◆ Task to carry out ◆
Format every line of text in the listing below as a JSON list of strings, with one string per line and blank lines left out.

◆ Provided records ◆
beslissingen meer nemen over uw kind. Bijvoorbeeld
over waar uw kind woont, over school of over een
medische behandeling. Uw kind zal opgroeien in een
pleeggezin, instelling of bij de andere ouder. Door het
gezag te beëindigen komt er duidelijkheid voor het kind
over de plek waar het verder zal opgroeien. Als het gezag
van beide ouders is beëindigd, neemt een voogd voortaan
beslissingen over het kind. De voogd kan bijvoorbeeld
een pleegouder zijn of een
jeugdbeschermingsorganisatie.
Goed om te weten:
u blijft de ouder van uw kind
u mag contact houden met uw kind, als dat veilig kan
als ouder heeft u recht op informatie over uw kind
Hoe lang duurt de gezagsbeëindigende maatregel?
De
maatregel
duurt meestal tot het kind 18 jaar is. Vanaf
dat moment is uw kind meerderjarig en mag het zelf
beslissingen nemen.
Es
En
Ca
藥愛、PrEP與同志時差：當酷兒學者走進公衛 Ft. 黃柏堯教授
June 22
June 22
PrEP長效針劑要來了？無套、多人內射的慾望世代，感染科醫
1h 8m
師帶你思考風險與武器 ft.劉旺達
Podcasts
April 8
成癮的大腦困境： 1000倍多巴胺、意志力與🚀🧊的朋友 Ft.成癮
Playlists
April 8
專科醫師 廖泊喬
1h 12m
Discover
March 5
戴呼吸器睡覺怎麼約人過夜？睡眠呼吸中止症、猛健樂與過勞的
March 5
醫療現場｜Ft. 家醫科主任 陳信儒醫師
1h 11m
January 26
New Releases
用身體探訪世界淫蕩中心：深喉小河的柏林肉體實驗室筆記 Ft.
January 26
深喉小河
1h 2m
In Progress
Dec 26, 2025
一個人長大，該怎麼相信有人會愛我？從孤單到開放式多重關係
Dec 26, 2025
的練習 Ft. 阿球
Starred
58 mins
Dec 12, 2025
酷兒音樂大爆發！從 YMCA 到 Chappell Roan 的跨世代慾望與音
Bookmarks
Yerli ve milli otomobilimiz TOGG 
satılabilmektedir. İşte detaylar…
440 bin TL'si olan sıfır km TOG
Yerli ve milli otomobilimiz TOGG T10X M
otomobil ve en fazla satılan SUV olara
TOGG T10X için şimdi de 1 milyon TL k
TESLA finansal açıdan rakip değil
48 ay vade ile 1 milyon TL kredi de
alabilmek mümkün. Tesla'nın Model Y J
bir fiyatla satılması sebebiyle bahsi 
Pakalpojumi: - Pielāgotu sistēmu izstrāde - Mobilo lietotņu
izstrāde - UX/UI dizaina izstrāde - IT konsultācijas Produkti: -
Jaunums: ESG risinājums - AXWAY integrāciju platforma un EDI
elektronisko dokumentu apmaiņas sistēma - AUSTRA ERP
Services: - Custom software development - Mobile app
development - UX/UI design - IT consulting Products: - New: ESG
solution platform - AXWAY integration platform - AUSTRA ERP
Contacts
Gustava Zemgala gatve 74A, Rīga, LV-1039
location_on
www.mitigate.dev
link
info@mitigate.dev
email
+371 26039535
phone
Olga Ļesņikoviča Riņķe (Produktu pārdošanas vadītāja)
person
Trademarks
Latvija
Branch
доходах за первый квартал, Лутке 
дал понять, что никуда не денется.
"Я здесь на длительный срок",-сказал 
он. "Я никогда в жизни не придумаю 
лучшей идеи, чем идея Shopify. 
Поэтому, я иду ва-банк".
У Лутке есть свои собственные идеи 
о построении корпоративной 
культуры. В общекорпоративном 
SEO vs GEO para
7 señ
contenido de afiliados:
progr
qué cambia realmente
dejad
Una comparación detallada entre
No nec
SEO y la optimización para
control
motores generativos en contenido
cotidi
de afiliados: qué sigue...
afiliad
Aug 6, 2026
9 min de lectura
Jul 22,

◆ Finished exercise ◆
[
  "beslissingen meer nemen over uw kind. Bijvoorbeeld",
  "over waar uw kind woont, over school of over een",
  "medische behandeling. Uw kind zal opgroeien in een",
  "pleeggezin, instelling of bij de andere ouder. Door het",
  "gezag te beëindigen komt er duidelijkheid voor het kind",
  "over de plek waar het verder zal opgroeien. Als het gezag",
  "van beide ouders is beëindigd, neemt een voogd voortaan",
  "beslissingen over het kind. De voogd kan bijvoorbeeld",
  "een pleegouder zijn of een",
  "jeugdbeschermingsorganisatie.",
  "Goed om te weten:",
  "u blijft de ouder van uw kind",
  "u mag contact houden met uw kind, als dat veilig kan",
  "als ouder heeft u recht op informatie over uw kind",
  "Hoe lang duurt de gezagsbeëindigende maatregel?",
  "De",
  "maatregel",
  "duurt meestal tot het kind 18 jaar is. Vanaf",
  "dat moment is uw kind meerderjarig en mag het zelf",
  "beslissingen nemen.",
  "Es",
  "En",
  "Ca",
  "藥愛、PrEP與同志時差：當酷兒學者走進公衛 Ft. 黃柏堯教授",
  "June 22",
  "June 22",
  "PrEP長效針劑要來了？無套、多人內射的慾望世代，感染科醫",
  "1h 8m",
  "師帶你思考風險與武器 ft.劉旺達",
  "Podcasts",
  "April 8",
  "成癮的大腦困境： 1000倍多巴胺、意志力與🚀🧊的朋友 Ft.成癮",
  "Playlists",
  "April 8",
  "專科醫師 廖泊喬",
  "1h 12m",
  "Discover",
  "March 5",
  "戴呼吸器睡覺怎麼約人過夜？睡眠呼吸中止症、猛健樂與過勞的",
  "March 5",
  "醫療現場｜Ft. 家醫科主任 陳信儒醫師",
  "1h 11m",
  "January 26",
  "New Releases",
  "用身體探訪世界淫蕩中心：深喉小河的柏林肉體實驗室筆記 Ft.",
  "January 26",
  "深喉小河",
  "1h 2m",
  "In Progress",
  "Dec 26, 2025",
  "一個人長大，該怎麼相信有人會愛我？從孤單到開放式多重關係",
  "Dec 26, 2025",
  "的練習 Ft. 阿球",
  "Starred",
  "58 mins",
  "Dec 12, 2025",
  "酷兒音樂大爆發！從 YMCA 到 Chappell Roan 的跨世代慾望與音",
  "Bookmarks",
  "Yerli ve milli otomobilimiz TOGG ",
  "satılabilmektedir. İşte detaylar…",
  "440 bin TL'si olan sıfır km TOG",
  "Yerli ve milli otomobilimiz TOGG T10X M",
  "otomobil ve en fazla satılan SUV olara",
  "TOGG T10X için şimdi de 1 milyon TL k",
  "TESLA finansal açıdan rakip değil",
  "48 ay vade ile 1 milyon TL kredi de",
  "alabilmek mümkün. Tesla'nın Model Y J",
  "bir fiyatla satılması sebebiyle bahsi ",
  "Pakalpojumi: - Pielāgotu sistēmu izstrāde - Mobilo lietotņu",
  "izstrāde - UX/UI dizaina izstrāde - IT konsultācijas Produkti: -",
  "Jaunums: ESG risinājums - AXWAY integrāciju platforma un EDI",
  "elektronisko dokumentu apmaiņas sistēma - AUSTRA ERP",
  "Services: - Custom software development - Mobile app",
  "development - UX/UI design - IT consulting Products: - New: ESG",
  "solution platform - AXWAY integration platform - AUSTRA ERP",
  "Contacts",
  "Gustava Zemgala gatve 74A, Rīga, LV-1039",
  "location_on",
  "www.mitigate.dev",
  "link",
  "info@mitigate.dev",
  "email",
  "+371 26039535",
  "phone",
  "Olga Ļesņikoviča Riņķe (Produktu pārdošanas vadītāja)",
  "person",
  "Trademarks",
  "Latvija",
  "Branch",
  "доходах за первый квартал, Лутке ",
  "дал понять, что никуда не денется.",
  "\"Я здесь на длительный срок\",-сказал ",
  "он. \"Я никогда в жизни не придумаю ",
  "лучшей идеи, чем идея Shopify. ",
  "Поэтому, я иду ва-банк\".",
  "У Лутке есть свои собственные идеи ",
  "о построении корпоративной ",
  "культуры. В общекорпоративном ",
  "SEO vs GEO para",
  "7 señ",
  "contenido de afiliados:",
  "progr",
  "qué cambia realmente",
  "dejad",
  "Una comparación detallada entre",
  "No nec",
  "SEO y la optimización para",
  "control",
  "motores generativos en contenido",
  "cotidi",
  "de afiliados: qué sigue...",
  "afiliad",
  "Aug 6, 2026",
  "9 min de lectura",
  "Jul 22,"
]